> [YOUR GOAL] Beginning with the line that has "middle tip: (156, 67)" and ending with the line that has "index tip: (460, 200)", retype the entries below exactly, except for the pictures.

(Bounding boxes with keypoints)
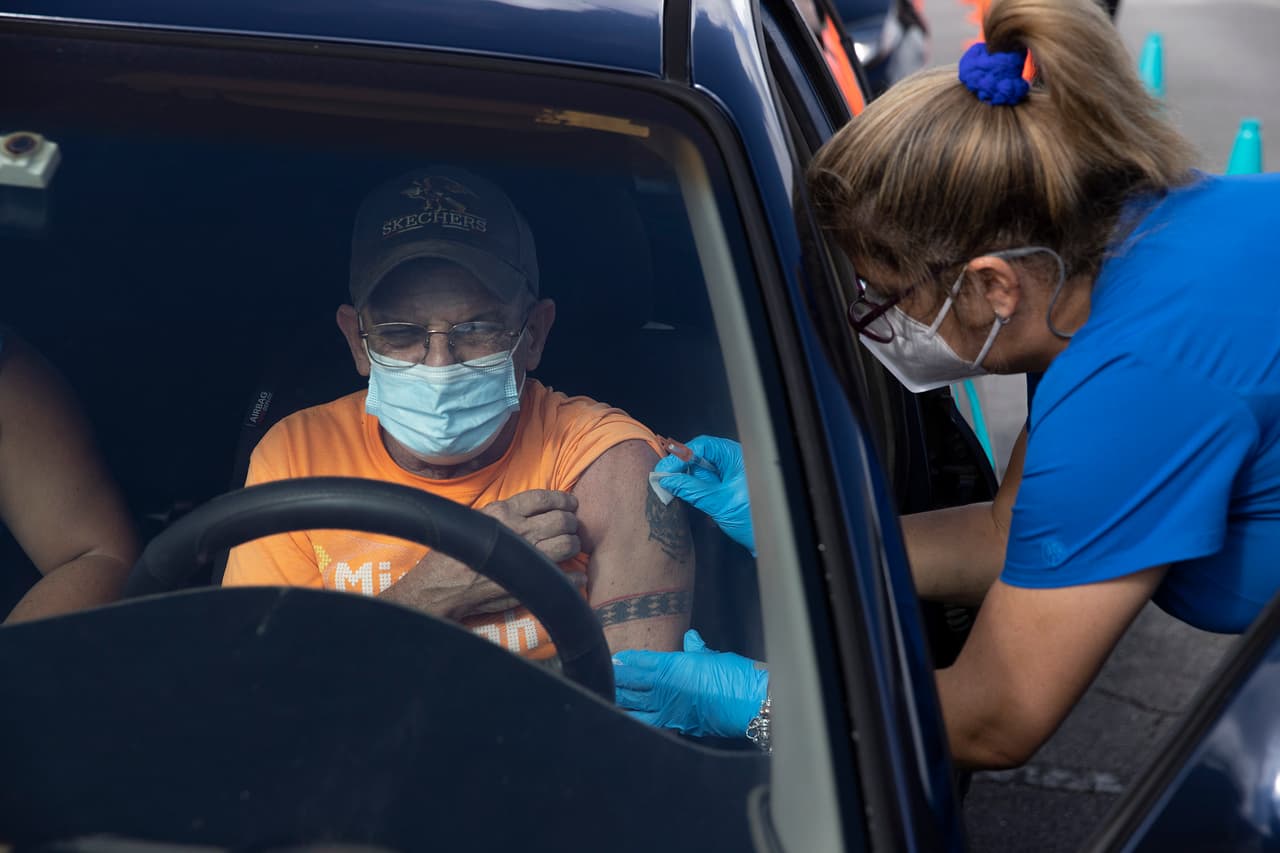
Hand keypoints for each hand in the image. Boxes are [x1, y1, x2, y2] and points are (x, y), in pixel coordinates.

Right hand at [386, 489, 584, 619]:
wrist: (441, 585)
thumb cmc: (454, 553)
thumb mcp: (476, 520)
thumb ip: (503, 514)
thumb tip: (527, 511)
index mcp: (504, 512)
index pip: (543, 498)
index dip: (563, 500)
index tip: (570, 503)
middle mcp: (519, 530)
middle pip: (562, 520)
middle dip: (571, 523)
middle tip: (571, 528)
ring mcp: (526, 555)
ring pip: (568, 544)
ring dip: (574, 545)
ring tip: (570, 547)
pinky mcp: (529, 580)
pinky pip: (565, 575)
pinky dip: (574, 575)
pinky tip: (574, 574)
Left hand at [613, 629, 768, 737]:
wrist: (748, 702)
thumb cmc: (734, 676)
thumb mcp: (712, 657)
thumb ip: (697, 650)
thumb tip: (690, 638)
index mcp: (673, 666)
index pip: (641, 662)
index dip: (626, 661)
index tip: (613, 660)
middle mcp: (667, 688)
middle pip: (633, 685)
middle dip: (616, 682)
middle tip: (601, 678)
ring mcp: (670, 708)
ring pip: (637, 706)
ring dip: (622, 703)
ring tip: (608, 700)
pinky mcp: (679, 725)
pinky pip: (652, 723)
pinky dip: (639, 721)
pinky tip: (630, 722)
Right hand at [655, 436, 754, 554]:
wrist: (767, 541)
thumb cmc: (754, 521)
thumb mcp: (718, 503)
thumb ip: (691, 490)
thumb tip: (668, 479)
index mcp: (737, 457)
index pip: (703, 446)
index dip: (680, 455)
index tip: (664, 469)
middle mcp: (734, 461)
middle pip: (700, 456)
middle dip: (681, 467)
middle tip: (662, 479)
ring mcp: (730, 474)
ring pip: (700, 470)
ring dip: (686, 480)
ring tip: (670, 489)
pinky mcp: (726, 487)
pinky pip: (705, 482)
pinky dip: (693, 488)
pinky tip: (684, 495)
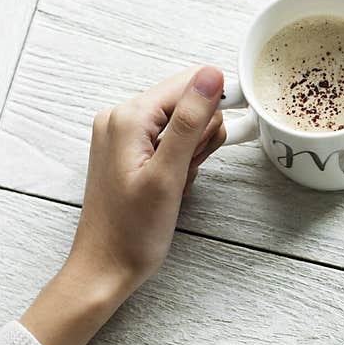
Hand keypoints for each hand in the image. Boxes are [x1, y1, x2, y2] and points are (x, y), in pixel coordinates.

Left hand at [21, 66, 225, 344]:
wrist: (105, 268)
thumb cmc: (132, 232)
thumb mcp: (168, 175)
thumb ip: (191, 121)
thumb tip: (211, 76)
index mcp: (128, 117)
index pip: (188, 84)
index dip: (217, 103)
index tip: (238, 126)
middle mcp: (121, 118)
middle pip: (186, 103)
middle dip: (201, 137)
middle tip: (188, 170)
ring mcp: (123, 135)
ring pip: (182, 124)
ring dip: (192, 153)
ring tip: (178, 182)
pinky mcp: (129, 152)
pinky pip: (169, 142)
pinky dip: (180, 161)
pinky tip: (173, 184)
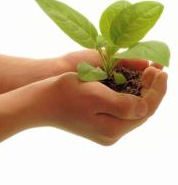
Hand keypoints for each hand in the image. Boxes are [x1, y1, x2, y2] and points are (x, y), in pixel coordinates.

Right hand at [20, 60, 166, 145]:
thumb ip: (125, 104)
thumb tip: (145, 105)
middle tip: (156, 67)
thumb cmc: (64, 94)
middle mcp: (111, 134)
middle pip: (140, 111)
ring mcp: (103, 129)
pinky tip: (129, 82)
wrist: (39, 101)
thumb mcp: (96, 96)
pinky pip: (119, 108)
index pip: (146, 109)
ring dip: (140, 90)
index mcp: (113, 129)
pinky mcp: (96, 122)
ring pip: (130, 109)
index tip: (161, 69)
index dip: (157, 89)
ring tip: (146, 72)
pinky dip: (128, 94)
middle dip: (150, 89)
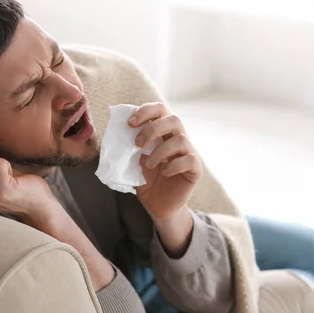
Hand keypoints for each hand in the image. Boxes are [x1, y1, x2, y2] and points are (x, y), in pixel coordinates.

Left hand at [129, 102, 202, 221]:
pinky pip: (190, 160)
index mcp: (164, 131)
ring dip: (160, 151)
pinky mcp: (195, 169)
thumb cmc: (146, 179)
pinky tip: (165, 173)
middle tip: (137, 143)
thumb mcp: (132, 161)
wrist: (157, 205)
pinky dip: (174, 165)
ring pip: (181, 139)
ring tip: (148, 164)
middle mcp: (179, 138)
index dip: (146, 111)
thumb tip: (117, 133)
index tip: (130, 123)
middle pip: (174, 119)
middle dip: (153, 129)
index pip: (159, 109)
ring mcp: (189, 153)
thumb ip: (128, 146)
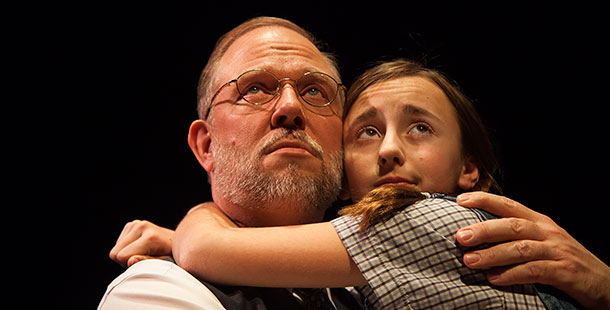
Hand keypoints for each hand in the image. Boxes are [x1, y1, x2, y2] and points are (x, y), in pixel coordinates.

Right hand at [109, 220, 173, 267]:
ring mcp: (136, 223)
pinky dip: (126, 248)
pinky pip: (118, 243)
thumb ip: (145, 263)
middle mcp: (142, 226)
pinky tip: (139, 247)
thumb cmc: (170, 255)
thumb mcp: (161, 264)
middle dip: (126, 260)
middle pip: (115, 252)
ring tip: (142, 253)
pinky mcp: (132, 224)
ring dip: (126, 254)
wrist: (176, 240)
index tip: (143, 264)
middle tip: (142, 259)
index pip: (122, 256)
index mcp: (150, 237)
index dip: (129, 264)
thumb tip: (130, 261)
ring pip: (115, 248)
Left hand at [455, 191, 609, 308]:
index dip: (485, 200)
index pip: (509, 205)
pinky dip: (512, 274)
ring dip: (493, 254)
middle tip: (460, 236)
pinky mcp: (565, 271)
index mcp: (539, 221)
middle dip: (484, 229)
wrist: (603, 282)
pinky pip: (535, 271)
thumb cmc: (563, 261)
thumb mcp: (540, 242)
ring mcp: (557, 251)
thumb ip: (514, 237)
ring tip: (469, 261)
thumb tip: (475, 236)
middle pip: (512, 225)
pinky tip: (494, 279)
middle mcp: (547, 232)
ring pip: (521, 248)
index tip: (460, 200)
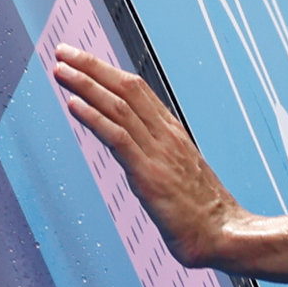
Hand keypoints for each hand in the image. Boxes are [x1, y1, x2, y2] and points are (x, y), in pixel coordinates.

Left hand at [46, 51, 253, 267]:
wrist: (226, 236)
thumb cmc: (204, 216)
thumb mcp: (181, 180)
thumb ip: (159, 164)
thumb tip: (140, 164)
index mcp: (174, 135)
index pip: (139, 93)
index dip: (108, 73)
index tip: (83, 60)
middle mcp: (167, 137)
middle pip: (127, 90)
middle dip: (92, 67)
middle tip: (63, 50)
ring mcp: (159, 153)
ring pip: (119, 108)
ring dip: (87, 85)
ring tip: (61, 69)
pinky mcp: (149, 173)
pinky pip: (118, 138)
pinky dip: (94, 118)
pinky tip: (73, 104)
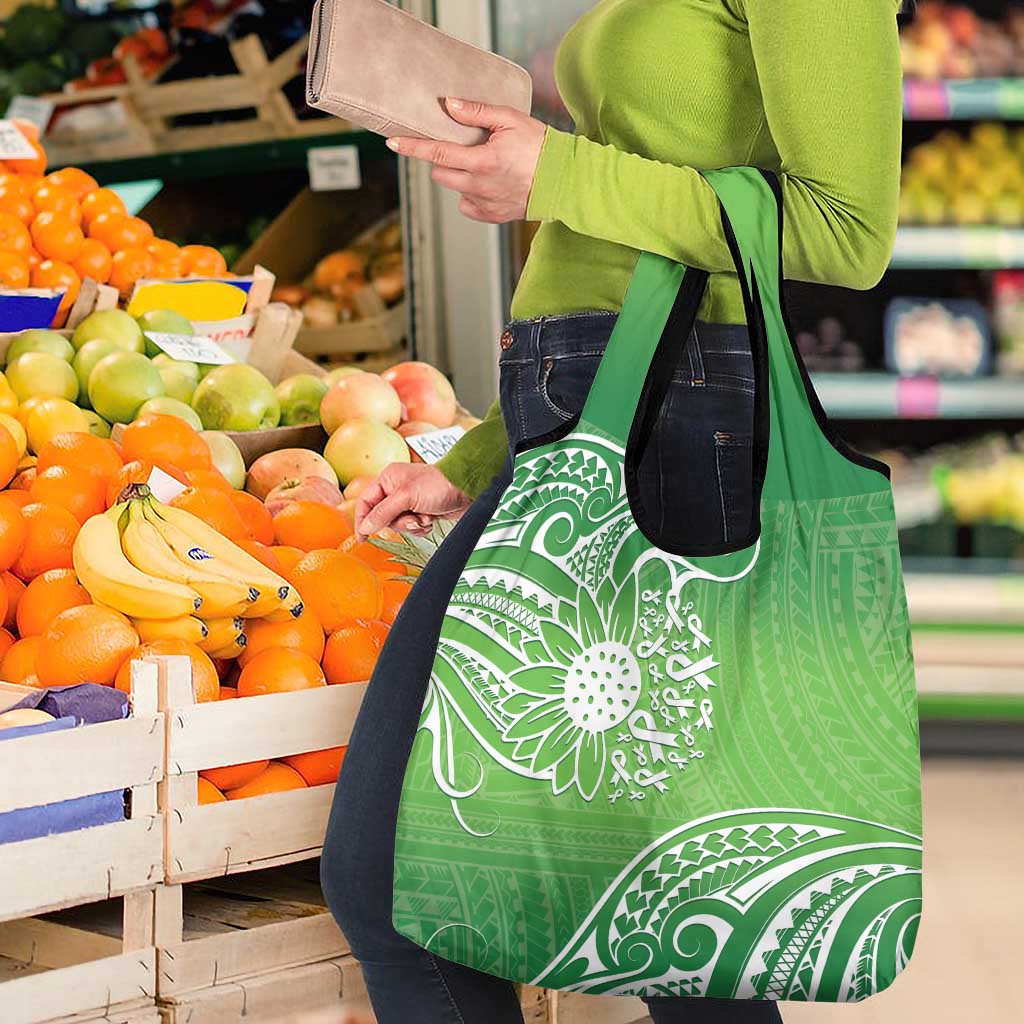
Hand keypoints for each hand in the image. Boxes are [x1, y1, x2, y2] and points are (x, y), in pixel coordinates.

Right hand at [354, 463, 471, 540]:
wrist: (467, 489)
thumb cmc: (438, 485)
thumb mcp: (406, 497)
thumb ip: (383, 512)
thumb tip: (365, 526)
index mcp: (388, 479)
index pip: (365, 502)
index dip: (362, 520)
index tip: (362, 538)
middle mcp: (396, 489)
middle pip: (382, 517)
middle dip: (398, 522)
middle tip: (412, 519)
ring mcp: (409, 501)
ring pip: (398, 524)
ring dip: (412, 525)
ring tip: (425, 517)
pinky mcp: (421, 511)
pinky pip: (412, 527)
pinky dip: (421, 527)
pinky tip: (431, 519)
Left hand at [386, 97, 546, 222]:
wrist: (564, 181)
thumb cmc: (540, 146)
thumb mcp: (510, 119)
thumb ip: (476, 112)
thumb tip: (448, 105)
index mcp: (482, 161)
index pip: (437, 153)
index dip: (412, 147)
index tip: (393, 143)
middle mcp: (479, 186)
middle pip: (440, 173)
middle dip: (442, 159)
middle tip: (460, 147)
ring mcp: (484, 204)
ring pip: (454, 188)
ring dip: (458, 175)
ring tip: (481, 164)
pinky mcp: (491, 216)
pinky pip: (467, 204)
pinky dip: (471, 193)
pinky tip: (488, 183)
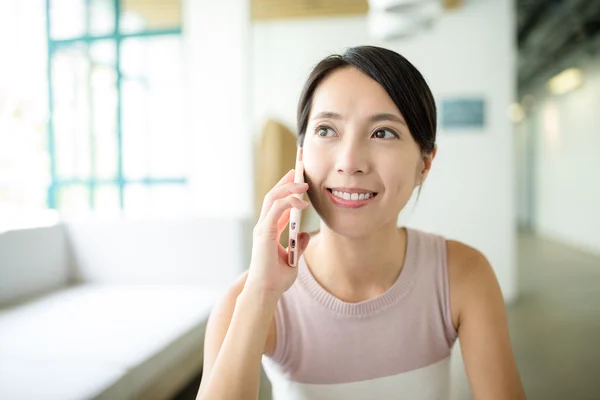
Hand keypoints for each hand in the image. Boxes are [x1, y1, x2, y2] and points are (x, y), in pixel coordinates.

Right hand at [246, 170, 310, 297]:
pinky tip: (302, 202)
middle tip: (298, 171)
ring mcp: (262, 228)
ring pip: (272, 198)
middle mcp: (263, 226)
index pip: (277, 204)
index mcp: (269, 231)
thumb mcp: (293, 259)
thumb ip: (298, 245)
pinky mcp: (264, 233)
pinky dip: (289, 202)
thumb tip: (306, 233)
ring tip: (302, 182)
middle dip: (285, 182)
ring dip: (288, 188)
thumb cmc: (276, 279)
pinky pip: (276, 210)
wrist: (266, 292)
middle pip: (273, 196)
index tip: (297, 181)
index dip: (287, 191)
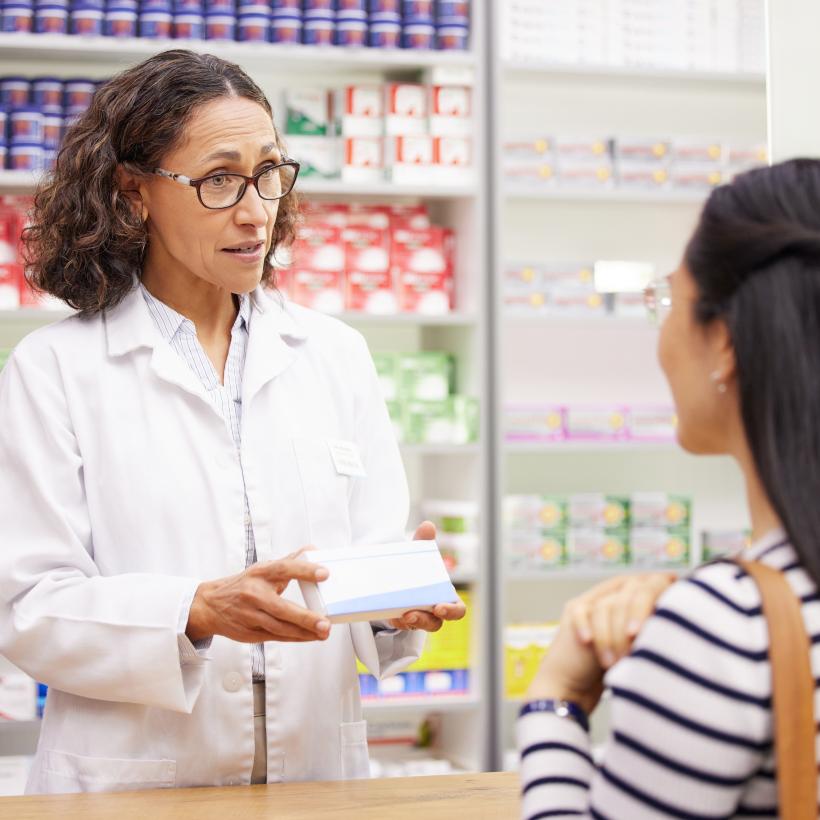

> [RESULT OF THIS EXERCISE]
middle tip: (156, 67)
thumb cmc: (64, 94)
middle mcp: (111, 134)
middle pip: (140, 111)
ring mcp: (103, 129)
pinky tip: (129, 82)
wrist: (39, 101)
thumb mcp: (96, 96)
pinky pip: (119, 108)
index pip: (146, 109)
ring dip: (140, 90)
index mcp: (113, 129)
pinky mcp: (96, 122)
ring pip: (130, 109)
index tip: (161, 69)
index dip: (157, 89)
ring tip: (146, 72)
pinky dip: (128, 94)
middle dip: (150, 89)
Hand keypoints for each hand in the image. Boxes are [x1, y1, x2, y2] and points are (x, y), in pixel coordinates.

Left hand at [129, 102, 202, 221]:
pinky pip: (190, 160)
index mcp: (164, 131)
ring dip: (160, 151)
pinky mcp: (195, 169)
thumb cmc: (146, 179)
pinky tip: (165, 173)
middle tip: (137, 143)
thumb mcp: (132, 161)
wrist: (157, 205)
pinky dip: (174, 165)
ring pip: (181, 139)
ring tip: (148, 164)
middle mcp: (179, 138)
index dip: (146, 111)
thumb tip: (117, 133)
index tip: (130, 123)
middle pip: (174, 119)
middle dip: (153, 129)
index pip: (159, 109)
ring mcp: (189, 153)
thumb ip: (128, 146)
Hand keypoints for each hand in the image. Boxes are [x1, y1, x2, y2] and points are (x, y), in pixel coordinates.

Right hand at [109, 220, 173, 267]:
ring mcp: (136, 223)
pinky dip: (126, 248)
pinky pip: (118, 243)
thumb ip: (145, 263)
middle mcp: (142, 226)
pinky tip: (139, 247)
thumb cmc: (170, 255)
thumb mcp: (161, 264)
middle dip: (126, 260)
middle pip: (115, 252)
ring tip: (142, 253)
pinky mcp: (132, 224)
ring dip: (126, 254)
wrist: (176, 240)
index tip: (143, 264)
middle tip: (142, 259)
index pip: (122, 256)
index mcp: (150, 237)
index dip: (129, 264)
thumb tip: (130, 261)
ring pip: (115, 248)
Left hand at [455, 191, 609, 308]:
index dip: (485, 200)
index pip: (509, 205)
pinky dip: (512, 274)
ring dip: (493, 254)
middle tip: (460, 236)
pinky mcp: (565, 271)
index mcp: (539, 221)
middle dip: (484, 229)
wrist: (603, 282)
pinky pip: (535, 271)
thumb cmc: (563, 261)
thumb mcp: (540, 242)
ring mcp: (557, 251)
thumb ip: (514, 237)
ring tip: (469, 261)
thumb tip: (475, 236)
middle pip: (512, 225)
pinky tip: (494, 279)
middle mcp: (547, 232)
ring pip: (521, 248)
index tip: (460, 200)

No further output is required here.